▸ TEXTE DE LA PAGE:

┏━━

Où se trouve nos officiers sur lesquels la population a toujours compté pour la défense nationale ? Où se trouvent l’autorité de l’Etat, le chef des armées chargé de réinstaurer les principes élémentaires de la discipline militaire ?

Il n’y a pas de confusion à faire entre un exécutif fort et des institutions fortes dans la construction de l’Etat-nation. Que fait-on de notre Constitution ? Est-elle aussi sacrée que celles des pays de grande démocratie comme les Etats-Unis, la France, l’Allemagne, le Japon et, tout près de nous, l’Afrique du Sud ?

┗━━

▸ DONNÉES ENREGISTRÉES:
┏━━

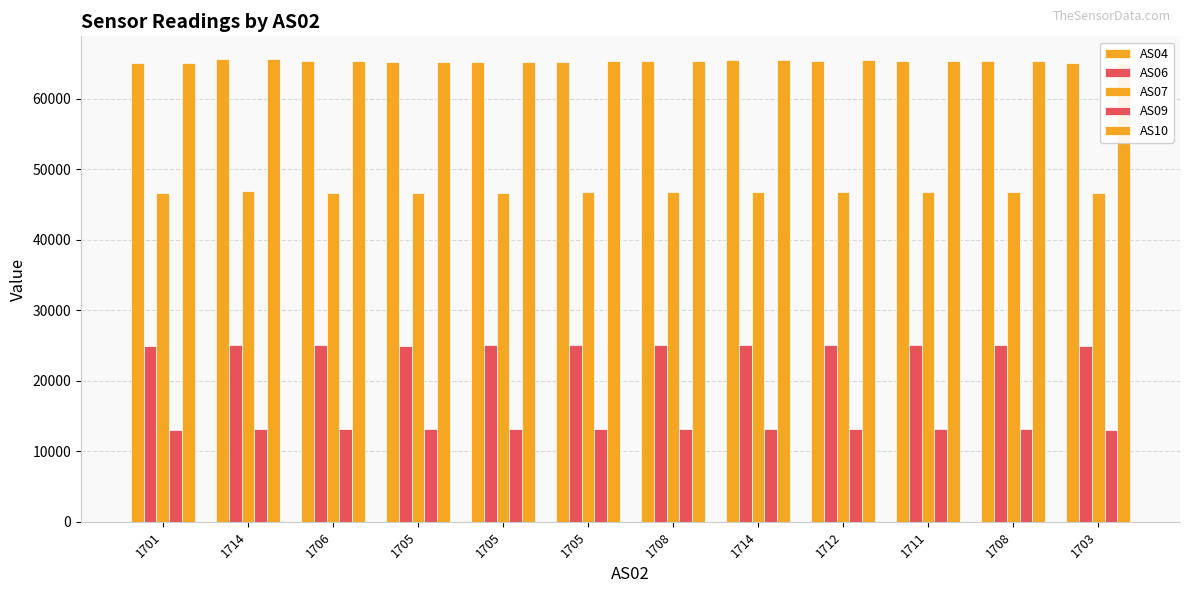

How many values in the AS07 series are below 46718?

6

┗━━

▸ ACTIVITÉ 1:
Répondez aux questions suivantes à partir du texte de la page :
(a) Pour quoi la population a-t-elle toujours compté sur les officiers ?
(b) De quoi le chef des armées est-il chargé ?
(c) Quel pays le texte présente-t-il comme « tout près de nous » ?
▸ ACTIVITÉ 2:
Extrayez du texte de la page le passage qui commence par « Où se trouve nos » et se poursuit jusqu’à « la discipline militaire ? », en le recopiant mot pour mot.
▸ ACTIVITÉ 3:
Indiquez si chacune des affirmations suivantes concorde avec le texte de la page :
(a) Le Japon figure parmi les pays de grande démocratie cités.
(b) Le texte affirme qu’un exécutif fort et des institutions fortes reviennent au même.
(c) Le chef des armées est chargé de réinstaurer la discipline militaire.

▸ RÉSULTAT ATTENDU 1:
(a) Pour la défense nationale.
(b) De réinstaurer les principes élémentaires de la discipline militaire.
(c) L’Afrique du Sud.

▸ RÉSULTAT ATTENDU 2:
Où se trouve nos officiers sur lesquels la population a toujours compté pour la défense nationale ? Où se trouvent l’autorité de l’Etat, le chef des armées chargé de réinstaurer les principes élémentaires de la discipline militaire ?

▸ RÉSULTAT ATTENDU 3:
(a) Oui : « les Etats-Unis, la France, l’Allemagne, le Japon ».
(b) Non : « Il n’y a pas de confusion à faire entre un exécutif fort et des institutions fortes ».
(c) Oui : « le chef des armées chargé de réinstaurer les principes élémentaires de la discipline militaire ».